5.5 In the Board’s circular No. 415 (supra), it was decided that for the purpose of computation of capital gains, the cost of acquisition of the gold would be the market value of the bonds on the date of redemption. The same point has been decided in favour of the assessee by Hon’ble Calcutta High Court and Mumbai and Ahmedabad Bench of ITAT (supra), in which it was held that gold bonds are different capital assets from gold redeemed and the question whether capital gains are short-term or long-term on the sale of gold have to be determined qua the date of redemption. May be the above circular pertains to National Defence Gold bonds, but no other/different circular on the gold scheme 1999 has been brought on record by the Revenue Authorities.
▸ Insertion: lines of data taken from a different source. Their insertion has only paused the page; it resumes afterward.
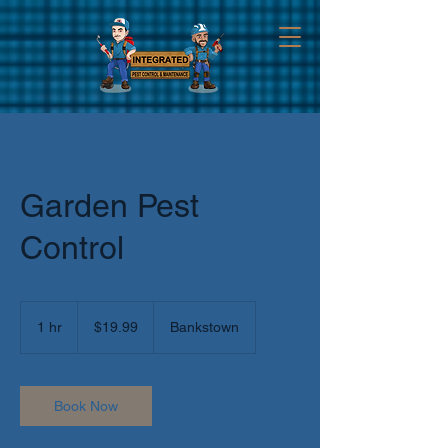
Garden Pest
Control
19.99
Australian
1 hr
1
$19.99
Bankstown
dollars
h
Book Now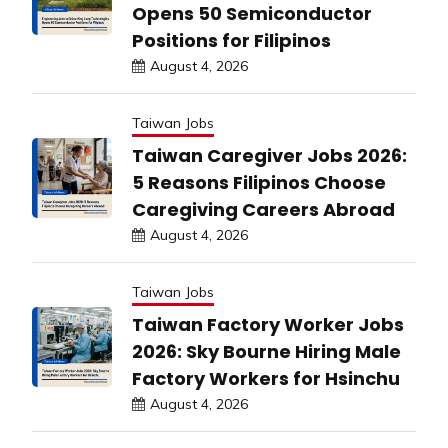
Opens 50 Semiconductor
Positions for Filipinos
August 4, 2026
Taiwan Jobs
Taiwan Caregiver Jobs 2026:
5 Reasons Filipinos Choose
Caregiving Careers Abroad
August 4, 2026
Taiwan Jobs
Taiwan Factory Worker Jobs
2026: Sky Bourne Hiring Male
Factory Workers for Hsinchu
August 4, 2026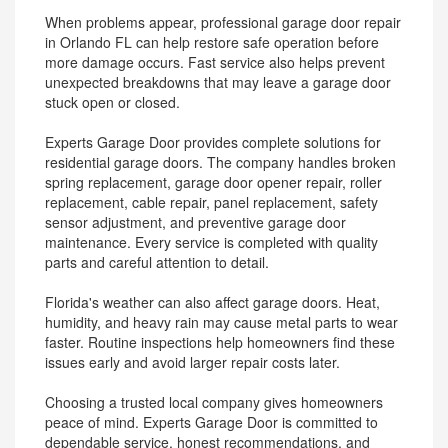
When problems appear, professional garage door repair
in Orlando FL can help restore safe operation before
more damage occurs. Fast service also helps prevent
unexpected breakdowns that may leave a garage door
stuck open or closed.
Experts Garage Door provides complete solutions for
residential garage doors. The company handles broken
spring replacement, garage door opener repair, roller
replacement, cable repair, panel replacement, safety
sensor adjustment, and preventive garage door
maintenance. Every service is completed with quality
parts and careful attention to detail.
Florida's weather can also affect garage doors. Heat,
humidity, and heavy rain may cause metal parts to wear
faster. Routine inspections help homeowners find these
issues early and avoid larger repair costs later.
Choosing a trusted local company gives homeowners
peace of mind. Experts Garage Door is committed to
dependable service, honest recommendations, and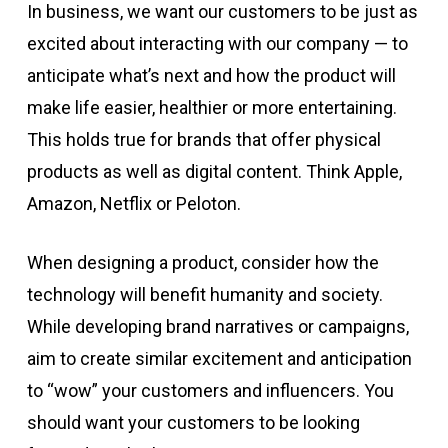
In business, we want our customers to be just as
excited about interacting with our company — to
anticipate what’s next and how the product will
make life easier, healthier or more entertaining.
This holds true for brands that offer physical
products as well as digital content. Think Apple,
Amazon, Netflix or Peloton.
When designing a product, consider how the
technology will benefit humanity and society.
While developing brand narratives or campaigns,
aim to create similar excitement and anticipation
to “wow” your customers and influencers. You
should want your customers to be looking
Therefore, the same would also apply to the matter in issue in the present appeals. Since it is not in dispute that on the date of maturity, i.e., 22.11.2006, the certificates of gold were redeemed, therefore, 22.11.2006 should be considered as the date of acquisition of the gold for the purpose of computation of capital gains. The authorities below were, therefore, not justified in rejecting the claim of assessee for short term capital gains on redemption of bonds. The cost of acquisition of the gold is to be taken, i.e., value of gold on the date of redemption of certificates when a new capital asset has come into existence in possession of the assessee. Earlier, the gold in possession of the assessee had lost its identity when the same was converted into bonds. The Bonds cannot be treated as gold nor the gold can be treated as bonds. Since no specific circular has been brought to our notice dealing with the Gold Deposit Scheme, 1999 and there is no serious challenge to the above decision cited by the ld. Counsel for the assessee, we are of the view that the authorities below were not justified in taking the date of acquisition as 22.11.1999 instead of 22.11.2006. We, therefore, set aside the orders of the authorities below and direct that the cost and the date of acquisition of the gold for the purpose of computing the capital gains be taken as the date on which the gold has been received by assessee on redemption of the gold bonds, i.e., 22.11.2006. In the result, the appeal of the assessee is allowed.
ITA No. 140, 141 & 142/Agra/2012 :
6. The issue is same in these appeals as has been considered in ITA No. 139/Agra/2012. Accordingly, by following the reasons for decision in ITA No. 139/Agra/2012, the orders of the authorities below are set aside and the appeals of the assessees are allowed in terms decided above.
7. In the result, all the appeals of the assessees are allowed.